Kubernetes Cluster Diagram

  • The marketing department maintains a WordPress blog that includes a custom theme and a handful of plugins for SEO, metrics, etc. The WordPress container image is the official image from Docker Hub. A CI/CD pipeline monitors Docker Hub for new images and initiates a new build and release whenever a new image is published.
  • The ecommerce team maintains an internally developed shopping site that is Flotsam’s primary source of revenue. The site is a handful of JavaEE applications that are in the process of being refactored as a cloud-native application. Previously, the applications were bundled into WARs and deployed to an HA pair of Tomcat clusters.

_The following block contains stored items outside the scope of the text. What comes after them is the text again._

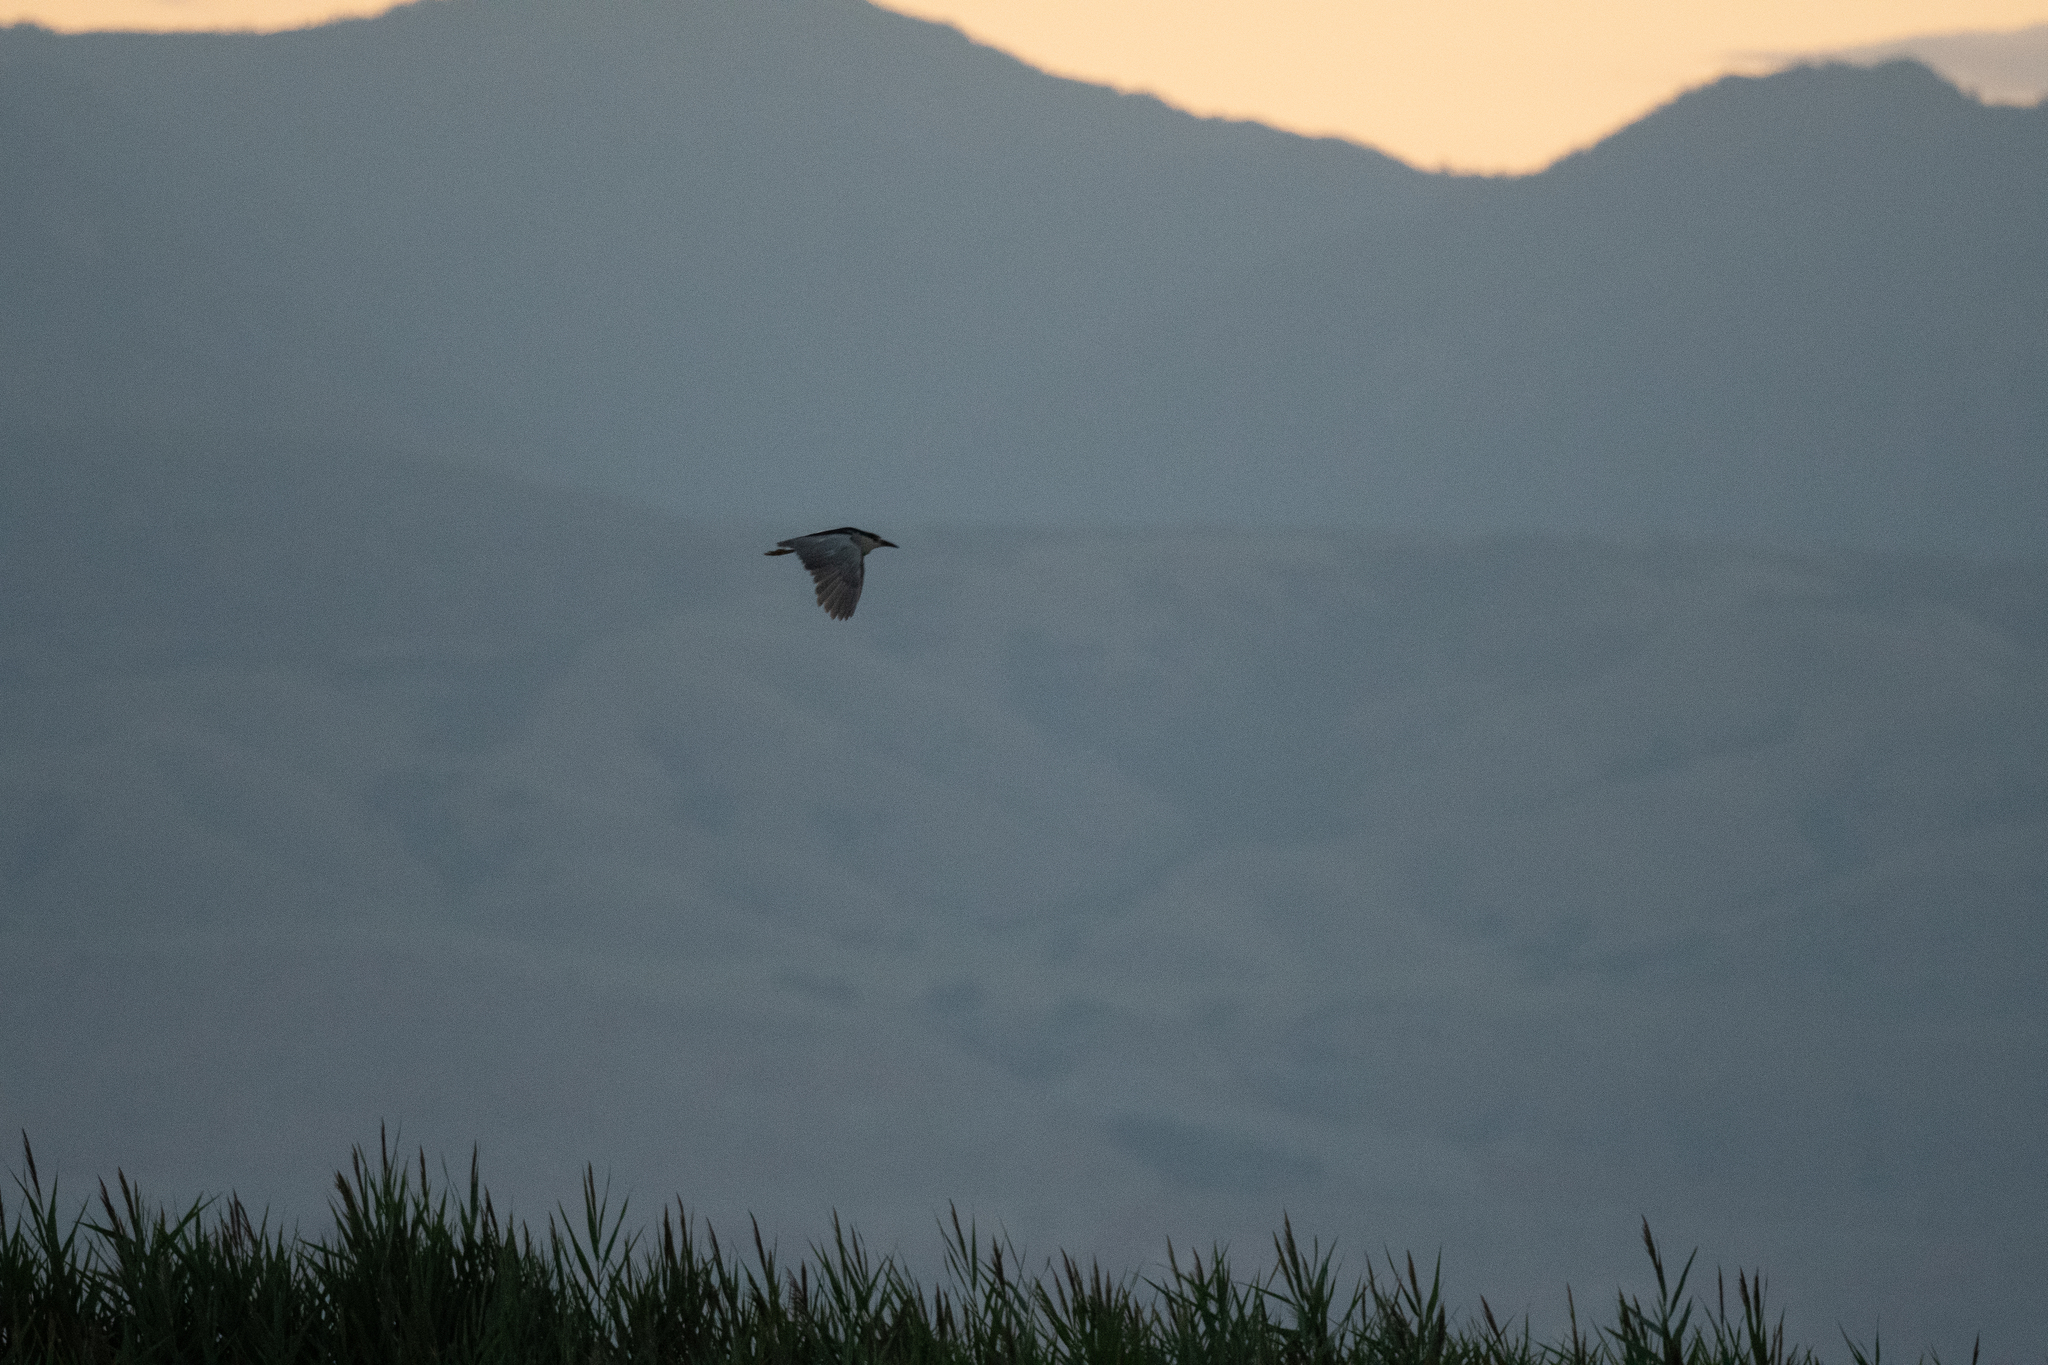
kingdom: Animalia
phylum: Chordata
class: Aves
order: Pelecaniformes
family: Ardeidae
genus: Nycticorax
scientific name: Nycticorax nycticorax
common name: Black-crowned night heron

As an initial stage of migrating to Kubernetes, the SREs have added the WARs to an OCI image based on the official Tomcat image from Docker Hub. The Java development teams are not familiar with Kubernetes, but they are otherwise very senior developers and previous penetration tests have not identified significant issues with their applications.
  • The ecommerce databases store customer PII, including credit card numbers, and Flotsam’s primary concern is protecting customer data.
Requirements
  • Consider how you would conduct the penetration test. Where would you start, what might you find?
  • At each point, make a reasonable assumption about what you find and continue on in the scenario. What do you try even if you suspect it may not work? Given the scenario, what is a reasonable solution that would eventually give you a foot hold? Once you’ve established a foot hold, how do you pivot?
  • If this feels a bit like playing a game of chess with yourself, then you’re on the right track. Choose your own adventure, but remember that the adventure you choose may limit your ability to demonstrate your knowledge, skills, and experience.

Deliverable

  • A final penetration test report suitable for submission to the client that details your findings, provides supporting evidence, and offers recommendations.
  • Placeholder descriptions of screenshots and/or tooling outputs are perfectly acceptable—there is no need to manufacture or stage images. However, placeholder descriptions should include the key information the screenshot/output is intended to convey.
  • Actual penetration reports can be hundreds of pages long, but your submission should not be. Instead of writing out every detail, provide a complete table of contents and in less interesting sections, simply provide short two- or three-sentence descriptions of what the that section would include in a full report. For example, if you conduct a series of automated scans that produce results of limited interest (e.g., an XSS attack that could be used for vandalism but not penetration), describe the scan and the types of detail that the section would include.